*ACTIVITY:*
Report each line from the listing that the string "root" appears in.
== Segment start ==
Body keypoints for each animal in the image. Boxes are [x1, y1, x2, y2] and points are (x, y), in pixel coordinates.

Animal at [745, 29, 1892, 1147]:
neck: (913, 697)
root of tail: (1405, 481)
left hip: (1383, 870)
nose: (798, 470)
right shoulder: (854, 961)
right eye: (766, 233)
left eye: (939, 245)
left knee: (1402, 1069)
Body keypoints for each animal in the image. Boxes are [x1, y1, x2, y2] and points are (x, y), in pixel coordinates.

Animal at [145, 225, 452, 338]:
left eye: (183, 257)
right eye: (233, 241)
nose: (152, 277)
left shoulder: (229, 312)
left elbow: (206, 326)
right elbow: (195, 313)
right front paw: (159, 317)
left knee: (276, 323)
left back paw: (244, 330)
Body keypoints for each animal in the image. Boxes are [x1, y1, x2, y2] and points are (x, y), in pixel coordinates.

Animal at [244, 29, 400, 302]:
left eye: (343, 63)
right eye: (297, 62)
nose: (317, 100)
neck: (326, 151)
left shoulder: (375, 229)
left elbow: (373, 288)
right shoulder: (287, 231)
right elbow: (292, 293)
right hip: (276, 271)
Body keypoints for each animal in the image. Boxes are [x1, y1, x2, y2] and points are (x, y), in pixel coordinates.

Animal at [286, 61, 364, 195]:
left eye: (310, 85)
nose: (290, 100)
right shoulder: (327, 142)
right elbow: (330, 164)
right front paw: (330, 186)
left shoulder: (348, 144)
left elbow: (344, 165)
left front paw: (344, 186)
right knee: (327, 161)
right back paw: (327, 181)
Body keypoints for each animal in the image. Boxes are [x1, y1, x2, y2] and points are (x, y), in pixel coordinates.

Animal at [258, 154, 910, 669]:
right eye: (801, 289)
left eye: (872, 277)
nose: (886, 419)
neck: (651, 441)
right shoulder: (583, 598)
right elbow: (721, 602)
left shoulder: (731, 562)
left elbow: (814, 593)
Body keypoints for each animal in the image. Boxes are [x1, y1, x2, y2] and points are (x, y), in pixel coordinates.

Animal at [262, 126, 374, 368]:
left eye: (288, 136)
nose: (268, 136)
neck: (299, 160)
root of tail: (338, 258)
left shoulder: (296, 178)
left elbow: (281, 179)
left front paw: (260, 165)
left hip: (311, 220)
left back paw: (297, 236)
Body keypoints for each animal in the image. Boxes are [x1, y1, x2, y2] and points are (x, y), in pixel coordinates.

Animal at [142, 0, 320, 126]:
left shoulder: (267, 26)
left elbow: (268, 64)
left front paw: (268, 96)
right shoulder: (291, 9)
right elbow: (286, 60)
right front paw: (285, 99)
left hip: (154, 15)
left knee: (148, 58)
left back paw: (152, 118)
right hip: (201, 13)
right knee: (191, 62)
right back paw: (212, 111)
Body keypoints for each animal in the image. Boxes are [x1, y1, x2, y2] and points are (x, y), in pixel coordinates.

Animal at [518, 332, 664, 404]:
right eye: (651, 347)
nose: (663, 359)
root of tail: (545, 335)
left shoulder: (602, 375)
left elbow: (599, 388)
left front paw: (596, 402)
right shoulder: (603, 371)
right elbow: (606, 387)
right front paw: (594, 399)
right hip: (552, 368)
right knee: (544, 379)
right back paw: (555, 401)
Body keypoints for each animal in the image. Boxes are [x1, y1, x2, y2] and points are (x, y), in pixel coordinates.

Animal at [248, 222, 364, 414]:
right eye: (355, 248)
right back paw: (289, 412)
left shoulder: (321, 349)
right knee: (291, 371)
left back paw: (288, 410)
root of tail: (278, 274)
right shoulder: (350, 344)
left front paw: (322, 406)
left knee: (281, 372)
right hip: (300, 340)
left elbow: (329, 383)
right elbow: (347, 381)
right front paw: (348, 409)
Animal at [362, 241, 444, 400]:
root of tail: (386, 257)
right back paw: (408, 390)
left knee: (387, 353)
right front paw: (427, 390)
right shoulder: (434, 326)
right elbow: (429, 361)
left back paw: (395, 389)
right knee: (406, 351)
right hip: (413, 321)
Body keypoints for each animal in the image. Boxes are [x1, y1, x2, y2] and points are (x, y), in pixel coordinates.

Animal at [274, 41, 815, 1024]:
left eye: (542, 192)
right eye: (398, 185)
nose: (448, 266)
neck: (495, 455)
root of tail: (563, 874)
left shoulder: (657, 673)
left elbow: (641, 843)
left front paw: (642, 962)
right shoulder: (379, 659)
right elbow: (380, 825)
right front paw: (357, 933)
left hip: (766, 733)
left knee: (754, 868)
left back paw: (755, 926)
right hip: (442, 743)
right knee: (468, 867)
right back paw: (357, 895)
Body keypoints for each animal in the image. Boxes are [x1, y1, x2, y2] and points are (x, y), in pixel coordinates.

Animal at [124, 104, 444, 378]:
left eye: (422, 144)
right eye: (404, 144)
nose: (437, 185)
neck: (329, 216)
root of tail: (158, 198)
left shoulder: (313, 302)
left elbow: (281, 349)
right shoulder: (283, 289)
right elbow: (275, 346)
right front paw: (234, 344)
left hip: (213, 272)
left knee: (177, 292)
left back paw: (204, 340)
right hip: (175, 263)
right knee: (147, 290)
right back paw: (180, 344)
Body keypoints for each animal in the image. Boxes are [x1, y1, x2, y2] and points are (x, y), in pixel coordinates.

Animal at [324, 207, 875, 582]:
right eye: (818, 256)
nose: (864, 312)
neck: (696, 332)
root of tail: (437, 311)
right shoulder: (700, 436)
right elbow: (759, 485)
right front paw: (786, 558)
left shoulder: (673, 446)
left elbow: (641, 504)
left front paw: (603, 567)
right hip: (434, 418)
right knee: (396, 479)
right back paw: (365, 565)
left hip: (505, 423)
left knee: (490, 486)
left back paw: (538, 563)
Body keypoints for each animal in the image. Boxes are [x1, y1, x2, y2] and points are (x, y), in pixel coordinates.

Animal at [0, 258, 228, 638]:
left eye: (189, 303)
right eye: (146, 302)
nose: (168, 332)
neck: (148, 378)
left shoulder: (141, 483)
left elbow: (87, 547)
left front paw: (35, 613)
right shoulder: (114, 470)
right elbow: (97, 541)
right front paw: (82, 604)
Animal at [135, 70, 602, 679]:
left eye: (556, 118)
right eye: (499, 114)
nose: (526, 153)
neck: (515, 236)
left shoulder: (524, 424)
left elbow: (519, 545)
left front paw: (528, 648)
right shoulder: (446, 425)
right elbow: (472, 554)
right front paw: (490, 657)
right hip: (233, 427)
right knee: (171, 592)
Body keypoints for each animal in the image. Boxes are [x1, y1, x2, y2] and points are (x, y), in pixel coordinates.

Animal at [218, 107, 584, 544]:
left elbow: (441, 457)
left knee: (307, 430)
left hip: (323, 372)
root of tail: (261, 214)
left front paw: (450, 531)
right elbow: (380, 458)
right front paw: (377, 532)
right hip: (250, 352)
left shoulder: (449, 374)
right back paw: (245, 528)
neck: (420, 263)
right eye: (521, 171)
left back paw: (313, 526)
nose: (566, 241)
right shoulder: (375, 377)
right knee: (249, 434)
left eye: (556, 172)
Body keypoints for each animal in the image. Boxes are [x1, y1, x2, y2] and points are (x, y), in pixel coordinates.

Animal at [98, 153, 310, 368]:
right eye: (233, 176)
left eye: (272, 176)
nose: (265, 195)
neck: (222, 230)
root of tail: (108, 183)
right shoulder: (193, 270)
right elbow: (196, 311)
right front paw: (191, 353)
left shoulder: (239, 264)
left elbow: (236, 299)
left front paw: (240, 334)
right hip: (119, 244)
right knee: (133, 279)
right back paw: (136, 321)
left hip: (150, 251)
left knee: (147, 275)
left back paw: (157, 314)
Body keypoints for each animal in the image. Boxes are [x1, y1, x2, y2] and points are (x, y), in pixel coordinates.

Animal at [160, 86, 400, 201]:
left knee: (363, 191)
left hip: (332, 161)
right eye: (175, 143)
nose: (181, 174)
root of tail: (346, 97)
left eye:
== Segment end ==
*RESULT FOR THIS EXERCISE:*
root of tail: (1405, 481)
root of tail: (338, 258)
root of tail: (545, 335)
root of tail: (278, 274)
root of tail: (386, 257)
root of tail: (563, 874)
root of tail: (158, 198)
root of tail: (437, 311)
root of tail: (261, 214)
root of tail: (108, 183)
root of tail: (346, 97)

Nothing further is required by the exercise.